A book, especially a book of poetry, is an adventure. To write, to publish and then to make it reach its readers! I am delighted that I had the courage to embark upon this adventure. The adventure continues, obviously, but I came to a firmer ground from where I can have a glimpse of what my readers think about my efforts.
I hope to publish here some thoughts my Romanian or my international readers shared with me. Without revealing their names, of course. Why? This is a pretty intriguing story like most of the stories about our local culture. I use the term culture in its sociological sense. But I hope to develop my idea in the book of essays I am working on. I already published what some of my Romanian readers said. Now I’ll start with my Anglo-Saxon readers. I hope to translate everything into English or Romanian as the case may be.

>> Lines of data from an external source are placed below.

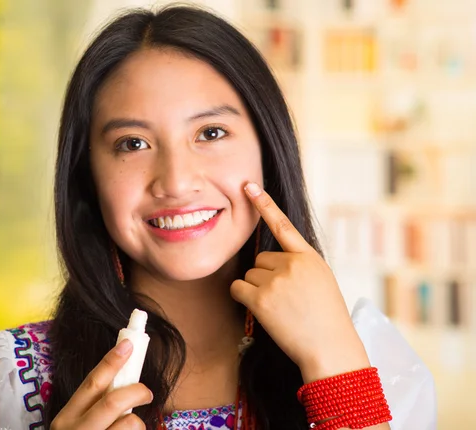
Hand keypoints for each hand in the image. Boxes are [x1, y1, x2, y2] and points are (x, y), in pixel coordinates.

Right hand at [50, 339, 153, 429]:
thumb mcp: (77, 426)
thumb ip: (94, 407)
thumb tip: (122, 378)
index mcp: (66, 420)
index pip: (91, 384)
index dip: (111, 361)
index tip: (129, 343)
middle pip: (114, 401)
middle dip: (136, 391)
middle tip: (147, 392)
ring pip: (130, 424)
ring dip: (138, 423)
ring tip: (132, 429)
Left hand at [231, 182, 370, 382]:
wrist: (330, 349)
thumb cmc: (327, 319)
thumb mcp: (321, 281)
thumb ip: (299, 265)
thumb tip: (269, 260)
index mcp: (309, 257)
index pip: (283, 226)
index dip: (264, 205)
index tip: (249, 187)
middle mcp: (292, 264)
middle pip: (260, 259)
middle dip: (265, 276)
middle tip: (284, 298)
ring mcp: (276, 281)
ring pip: (249, 274)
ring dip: (256, 289)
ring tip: (280, 308)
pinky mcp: (261, 299)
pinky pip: (237, 287)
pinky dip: (242, 296)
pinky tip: (260, 309)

1. Your book is a marvel! (…) I’ve sunk into the words, the thoughts, the feelings. And I love how you set the book up, the pace, the illustrations, everything. I usually feel bogged down by poetry as if it’s a language I never learned. Your words speak so directly, so honestly – a simplicity that couldn’t be more powerful.
2. (…) I especially love Matrix. What really impresses me about poets is that you can convey so much with so little, in a time when we hear more and more empty talk. And what you write about is very relevant to me! Thank you! To have such talent in two languages really is awesome. (…) Your poems really mean a lot to people of our age, especially people like me who have trouble putting our thoughts and feelings into words. You’ve made something beautiful out of getting older!
3. What a wonderful surprise (…) the poems and drawings which illustrate them so well. Two poems a day. Food for thought. So lovely (…) Finished reading the last poem … Loved all of them and the beautiful illustrations. Thank you. ✒️🖊️🍹
4. … your book of poems (…) is splendid and I just love the illustrations. Many congratulations on producing it at this difficult time.
5. Thank you for the beautiful book with the beautiful poems. (…) I love reading it. It’s a beautiful collection. Great job on doing this huge amount of work as I’m sure it was.